On 7/17/2017 2:07 PM, Chris Adams wrote:
However, just like RAID is not a replacement for backups, DRBD is IMHO not a replacement for database replication. DRBD would just replicate database files, so if for example file corruption would be copied from host to host. When something provides a native replication system, it is probably better to use that (or at least use it at one level).
Since DRBD is RAID-1, you need double the drives either way, no advantage over two independent copies -- only the potential for replicating errors. You probably need a 10G pipe, with associated costs, for "no performance penalty" DRBD while native replication tends to work OK over slower links.
At this point a 2U SuperMicro chassis gives you 2 SSD slots for system and ZiL/L2ARC plus 12 spinning rust slots for a pretty large database...

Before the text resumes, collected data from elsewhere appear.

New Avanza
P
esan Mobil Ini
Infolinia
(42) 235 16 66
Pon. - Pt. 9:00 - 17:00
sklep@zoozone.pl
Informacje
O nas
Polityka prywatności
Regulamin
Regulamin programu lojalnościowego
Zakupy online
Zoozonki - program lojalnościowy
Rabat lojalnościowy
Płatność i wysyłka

That won't work for VM images, for that you'll need NAS or DRBD but IMO NAS wins. Realistically, a hard drive failure is the most likely kind of failure you're looking at, and initiating a full storage cluster failover for that is probably not a good idea. So you might want a drive-level redundancy on at least the primary node, at which point dual-ported SAS drives in external shelves become economical, even with a couple of dual-ported SAS SSDs for caches. So ZFS setup I linked to above actually comes with fewer moving parts and all the handy features absent from previous-gen filesystems.